Lebih hebat lagi bahkan keduanya juga menuduh sekolah telah memasung kebebasan, kreativitas, serta membunuh daya pikir anak. Sejak lama sistem sekolah lebih banyak menggunakan pendekatan kognitif, tetapi abai dalam menumbuhkan dan melatih aspek afektif dan psikomotorik siswa secara tajam.
Soal-soal (tes) di sekolah lebih banyak menuntut siswa untuk hanya menjawab benar dan salah, tetapi lalai dalam melakukan otokritik terhadap pelembagaan ujian meskipun saat ini, katanya, pemerintah telah memberlakukan kurikulum tingkat satuan pendidikan yang seharusnya memberi ruang yang lebih banyak bagi guru dan siswa untuk mendesain pola pembelajarannya. Kenyataannya? Kurikulum masih sentralistik, terlalu banyak mengatur ini boleh dan itu tidak boleh, sehingga antara guru dan birokrasi pendidikan kita menjadi setali tiga uang; saling memengaruhi untuk menumbuhkan budaya kepatuhan tanpa inovasi yang berarti.
Kritik lain juga menyebutkan bahwa pendidikan dengan pola sekolah sama saja dengan industri yang bak sebuah mesin, memperlakukan anak-anak sebagai bahan baku yang siap dicetak menjadi orang yang hanya siap bekerja di pabrik. Karena lebih mementingkan aspek kognitif, sekolah sangat mendorong para siswa untuk menjadi manusia-manusia individualis yang lupa bahwa sesungguhnya mereka adalah makhluk sosial.
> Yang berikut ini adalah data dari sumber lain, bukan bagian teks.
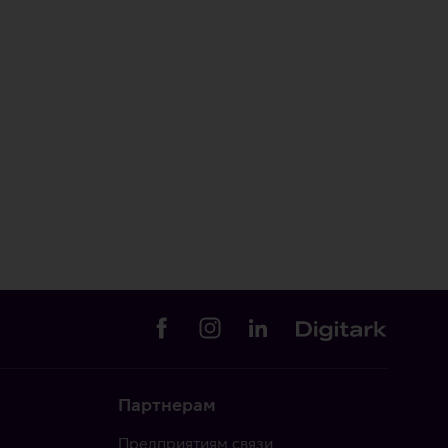
Партнерам
Предприятиям связи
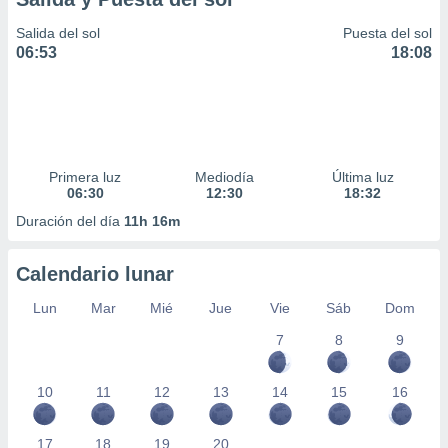
Salida del sol
Puesta del sol
06:53
18:08
Primera luz
Mediodía
Última luz
06:30
12:30
18:32
Duración del día
11h 16m
Calendario lunar
Lun
Mar
Mié
Jue
Vie
Sáb
Dom
7
8
9
10
11
12
13
14
15
16
17
18
19
20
Belajar seperti kompetisi untuk saling mengalahkan dan menyisihkan orang lain, sehingga menimbulkan banyak sekali labeling seperti murid pandai dan murid bodoh, kelas biasa dan kelas khusus, sekolah nasional dan sekolah internasional. Karena itu wajar jika orang seperti Ivan Illich dan Paulo Freire menganggap bahwa proses pendidikan di sekolah tak ubahnya seperti ladang tempat di mana para guru membunuh dan menindas potensi kemanusiaan siswa-siswi mereka. Dalam konteks ini, maka wajar jika sekarang kita disibukkan dengan rencana dan wacana untuk membuat model kurikulum pendidikan moral dan budi pekerti.
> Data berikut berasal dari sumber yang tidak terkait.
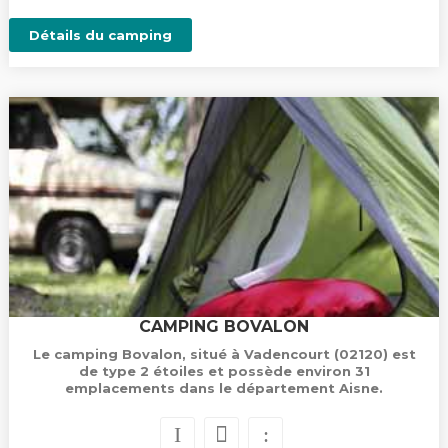
Détails du camping
CAMPING BOVALON
Le camping Bovalon, situé à Vadencourt (02120) est
de type 2 étoiles et possède environ 31
emplacements dans le département Aisne.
Dalam sebuah survei yang dilakukan oleh Phi Delta Kappa/Gallup Study tahun 2004, 73% responden setuju bahwa kelemahan mendasar pendidikan adalah jarangnya guru baik hati yang pro pada perasaan dan sikap/perilaku anak. Survei tersebut juga menunjukkan bahwa jika karena kondisi terpaksa/mendesak seseorang harus berhenti dari profesinya sebagai seorang guru, jawaban yang paling banyak dipilih adalah karena alasan rendahnya gaji dan fasilitas (67%), kekakuan birokrasi (21%), kesulitan dalam menghadapi orang tua siswa (8%), dan alasan kondisi siswa (4%). Artinya, hanya 4% saja sebenarnya guru yang selalu memiliki keterikatan secara emosional terhadap siswa mereka (Rosanne Liesveld and Jo Ann Miller: 2005). Tetapi ketika ditanya kepada para orang tua dan guru tentang apa yang menyebabkan mereka kurang peduli terhadap siswa, 76% menjawab karena rata-rata siswa malas, tidak disiplin, dan bodoh.
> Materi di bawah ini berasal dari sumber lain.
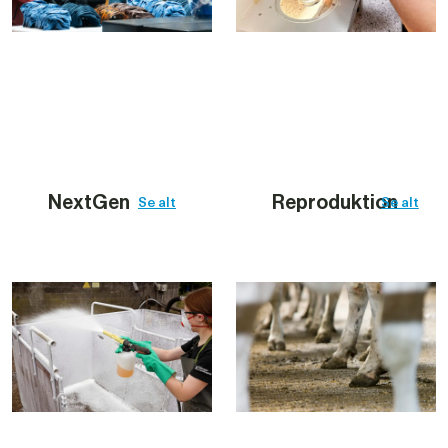
NextGen
Reproduktion
Se alt
Se alt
Cerita dan fakta di atas menunjukkan bahwa keterikatan (engagement) secara psikologis atau emosional sesungguhnya musuh guru itu sendiri. Dalam konteks pendidikan di sekolah, jangan-jangan lebih banyak guru yang memberi PR daripada yang memeluk dan mencium siswanya di kelas. Jangan-jangan guru-guru kita memang benar seperti dugaan Paulo Freire, menganggap siswa-siswi mereka sebagai tahanan (prisoners) atau pekerja (employees) yang harus selalu ditekan untuk belajar dan belajar, tetapi bukan mendidik. Di sinilah sesungguhnya pembeda antara pengajar dan pendidik. Dibutuhkan guru dengan tingkat kecerdasan emosional yang tinggi, karena ikatan emosional yang lebih akan menyebabkan hubungan guru-siswa menjadi lebih akrab, dinamis, dan mudah membuat mereka memahami sekaligus mematuhi aturan yang ada.